Die 26 Beiträge behandeln bis auf einen (nämlich Hermann Lübbes allgemein gehaltenen Essay über Wandlungen in der öffentlichen Präsenz der Gewalt) jeweils ein konkretes historisches Beispiel und sind in chronologischer Reihenfolge gestaffelt. Rüdiger Schmidt behandelt Rituale der Terreur, Rolf Reichardt den Bilderkampf um republikanische Gewalt in Frankreich, Ewald Frie beleuchtet den militärischen Alltag eines preußischen Offiziers in den ersten Jahrzehnten des 19. Jahrhunderts, Bernhard Sicken untersucht den Militäreinsatz beim Kölner Kirmestumult von 1846, Dieter Langewiesche fragt nach Krisenerfahrung und Krisenmanagement im Umfeld der Revolution von 1848, Armin Owzar beschreibt die Kommunikation von Sozialdemokraten und Antisemiten im wilhelminischen Deutschland, Frank Becker behandelt Kolonialherrschaft und Rassentrennung in Deutsch-Südwestafrika, Michael Schwartz beleuchtet die Entstehungsumstände und Diskursebenen eugenischer Biopolitik in der ersten Hälfte des 20. Jahrhunderts, Peter Hoeres zeichnet die Ursachen deutscher Gewaltpolitik im Ersten Weltkrieg in britischer Sicht nach, Franz-Josef Jakobi rückt Zwangsarbeit im Zweiten Weltkrieg im Spiegel der so genannten Kriegschronik der Stadt Münster in den Vordergrund seiner Betrachtungen, Rolf-Dieter Müller analysiert geschlechtergeschichtliche Aspekte infolge des Einsatzes deutscher Soldaten an der Ostfront, Anselm Doering-Manteuffel stellt Überlegungen zur politischen Kultur der Bundesrepublik an, Bernd Faulenbach untersucht den politischen Gehalt des 17. Juni 1753 in den beiden deutschen Teilstaaten, Thomas Großbölting beschreibt die Jugendkultur in der Bundesrepublik und Franz-Werner Kersting schließlich fragt nach dem jugendlichen linken Radikalismus nach 1968.

Autoren und Herausgeber haben mit diesem Band ein enorm breites thematisches Tableau präsentiert, das sowohl Längsschnitte als auch mikrohistorische Fokussierungen beinhaltet und das sozial-, kultur- und diskursgeschichtliche Aspekte berücksichtigt.
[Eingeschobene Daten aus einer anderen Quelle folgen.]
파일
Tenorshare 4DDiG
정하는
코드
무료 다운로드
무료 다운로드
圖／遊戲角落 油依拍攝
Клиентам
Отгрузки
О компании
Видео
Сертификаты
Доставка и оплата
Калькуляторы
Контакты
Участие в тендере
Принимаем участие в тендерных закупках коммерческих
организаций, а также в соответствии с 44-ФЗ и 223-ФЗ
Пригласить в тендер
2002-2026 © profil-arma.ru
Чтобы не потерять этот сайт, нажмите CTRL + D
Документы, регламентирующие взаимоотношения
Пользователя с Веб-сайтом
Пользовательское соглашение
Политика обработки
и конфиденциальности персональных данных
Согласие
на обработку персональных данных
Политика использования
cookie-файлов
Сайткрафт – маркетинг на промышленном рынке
Gerade weil wissenschaftliche Publikationen dieser Art oft genug und notgedrungen ein Sammelsurium darstellen, mühsam zusammengehalten mit einer gerade noch plausibel klingenden Klammer, überrascht dieser Band durch seine konzeptionellen theoretischen Vorgaben und die Disziplin fast aller Beiträger diese zu erfüllen.

Gleichwohl muss man konstatieren, dass die Gewaltthematik insgesamt mit der Rubrik „Politische Gewalt“ zu kurz gegriffen wird. Dieses Manko ist nicht zuletzt auf die theorieimmanente und damit vermeintlich notwendige Fokussierung auf das 19. und 20. Jahrhundert zurückzuführen. So ist es nämlich nicht plausibel, warum man auf die frühneuzeitliche Perspektive gänzlich verzichtet hat und somit vordergründig als ‚unpolitisch’ eingestufte Gewaltformen ignoriert wurden. Weder sind Terror und Exzess politischer Gewalt ein nur spätneuzeitliches Phänomen noch beschränkte sich vormoderne Gewalt auf sich selber, ohne nicht auch eine Verbindung zur politischen Ordnung einzugehen. Diese Einschränkung bedeutet gegenüber dem Diskussionsstand der Frühneuzeitforschung zu Gewaltphänomenen einen Rückschritt.